Meet seven University of Puerto Rico, Río Piedras Campus professors who have found ways to depart from traditional teaching, sometimes employing technology and assessment—data collected to answer questions of how students learn best—to innovate.

Research in educational technology

Many countries consider Information and Communication Technology essential to a core education, according to UNESCO. Schools and universities in Puerto Rico were quick to respond to the call for ICT in the classroom by providing the technology, but many teachers and professors were unprepared to effectively use it.

To bridge the training gap, the federal government offered the “Preparing Tomorrow’s Teachers to Use Technology” (PT3) grant. “PT3 was established because money was being invested in technology hardware, but if teachers and professors aren’t trained and given support, they aren’t going to use the technology,” says Professor of Education and PT3 grant writer Juan “Tito” Meléndez. The College of Education at the University of Puerto Rico, Río Piedras Campus provided educational technology training for professors with the PT3 grant from 2001-2004.

The college also purchased with the grant the initial license for Blackboard, a technology that facilitates online teaching and virtual classroom discussion, and invited professors to learn how to use it. And the college implemented the electronic portfolio system, in which students upload academic work such as research papers onto a server, now accessed by the school’s professors and potentially accessible to future employers. Meléndez believes that the electronic portfolio demonstrates the student’s learning better than transcripts with letter grades.

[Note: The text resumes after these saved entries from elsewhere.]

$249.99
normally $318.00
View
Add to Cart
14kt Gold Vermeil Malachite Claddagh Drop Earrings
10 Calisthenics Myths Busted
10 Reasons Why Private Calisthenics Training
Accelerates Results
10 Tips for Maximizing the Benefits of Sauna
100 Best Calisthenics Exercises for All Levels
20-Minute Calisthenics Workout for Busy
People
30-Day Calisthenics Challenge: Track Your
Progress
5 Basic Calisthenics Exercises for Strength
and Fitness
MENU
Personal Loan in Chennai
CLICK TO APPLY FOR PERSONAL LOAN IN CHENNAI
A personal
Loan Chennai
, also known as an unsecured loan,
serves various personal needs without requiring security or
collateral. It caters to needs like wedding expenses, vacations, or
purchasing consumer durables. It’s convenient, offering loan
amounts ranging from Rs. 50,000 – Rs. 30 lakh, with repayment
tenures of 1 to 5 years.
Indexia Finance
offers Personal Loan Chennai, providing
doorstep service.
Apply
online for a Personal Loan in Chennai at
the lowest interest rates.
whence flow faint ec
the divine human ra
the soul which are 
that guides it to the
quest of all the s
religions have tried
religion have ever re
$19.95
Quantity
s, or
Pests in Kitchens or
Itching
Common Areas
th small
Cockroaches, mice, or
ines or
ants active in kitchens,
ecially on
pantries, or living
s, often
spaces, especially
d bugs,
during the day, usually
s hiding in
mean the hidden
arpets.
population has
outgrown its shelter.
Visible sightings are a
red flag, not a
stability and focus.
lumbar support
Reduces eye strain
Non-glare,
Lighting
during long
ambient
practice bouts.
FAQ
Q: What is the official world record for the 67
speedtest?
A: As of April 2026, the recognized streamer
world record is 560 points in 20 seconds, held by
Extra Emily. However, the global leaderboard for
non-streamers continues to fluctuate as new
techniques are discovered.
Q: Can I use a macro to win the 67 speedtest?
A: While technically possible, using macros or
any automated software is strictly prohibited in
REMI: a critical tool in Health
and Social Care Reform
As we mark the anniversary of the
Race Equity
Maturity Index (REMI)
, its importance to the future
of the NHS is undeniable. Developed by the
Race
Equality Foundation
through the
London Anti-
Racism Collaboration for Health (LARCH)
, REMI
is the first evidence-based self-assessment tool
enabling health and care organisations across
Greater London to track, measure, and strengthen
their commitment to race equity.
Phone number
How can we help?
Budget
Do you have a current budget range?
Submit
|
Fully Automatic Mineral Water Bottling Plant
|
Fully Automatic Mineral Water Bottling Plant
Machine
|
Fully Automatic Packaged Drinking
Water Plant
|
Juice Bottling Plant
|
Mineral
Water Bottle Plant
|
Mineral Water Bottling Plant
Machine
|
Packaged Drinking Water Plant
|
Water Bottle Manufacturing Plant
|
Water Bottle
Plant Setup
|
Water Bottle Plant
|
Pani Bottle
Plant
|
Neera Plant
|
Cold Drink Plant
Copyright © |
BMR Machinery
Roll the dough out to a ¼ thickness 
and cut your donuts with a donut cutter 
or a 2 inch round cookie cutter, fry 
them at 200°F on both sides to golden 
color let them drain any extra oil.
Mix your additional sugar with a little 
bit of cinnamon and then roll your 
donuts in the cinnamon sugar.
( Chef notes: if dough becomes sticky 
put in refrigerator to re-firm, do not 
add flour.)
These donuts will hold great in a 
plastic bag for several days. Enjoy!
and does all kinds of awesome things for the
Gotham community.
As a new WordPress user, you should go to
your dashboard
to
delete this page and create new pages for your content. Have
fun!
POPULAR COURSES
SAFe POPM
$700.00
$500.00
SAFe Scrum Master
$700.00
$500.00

“PT3 has taught us how to innovate. We learned that innovation is not haphazard or serendipitous. Innovation should be planned. It means being clear why and how you want to innovate. We saw that innovation requires an investment in training, support, and time to dedicate to innovation—including time for learning and mastery of the processes,” says Meléndez.

Very few courses are designated in the campus’s offerings as online courses. Is there a need for the campus to offer courses taught entirely online? Meléndez is researching this and other questions about the role of technology in education. In a study funded by the Council of Higher Education, he is surveying which Puerto Rico higher education institutions offer online courses, which courses are offered, and how they were established. “In the field of higher education, we are seeing that curriculum innovation leans heavily towards new course and program offerings, but leans very lightly towards new teaching and learning methodologies. On the other hand, in the K-12 setting, we are seeing innovation in teaching and learning methodology. We understand that they are neither contradictory nor mutually exclusive. Through interviews and focal groups, we expect to explain the forces that guide innovation in these settings.”

Meléndez says the study will provide a picture of the state of innovation in education in Puerto Rico and the basis for public policy. “We need to create a culture of innovation in teaching on our campus. Private universities know this and have taken steps to innovate. But a public university that does not need to work to attract students is less prone to innovate. We have to plan to be innovative. We need to create a culture of consciousness of innovation. To be relevant to a changing society, education needs to respond to change and changing needs,” says Meléndez.

The research team, composed of five professors from four different universities in Puerto Rico, presented their findings at a distance education conference in Brazil. “There is enthusiastic interest in our study because it is providing a powerful predictor for success or failure of distance education and technology-based programs. It uncovers the forces that pull and push a program. But most important, it helps to explain where these programs can head towards and why.”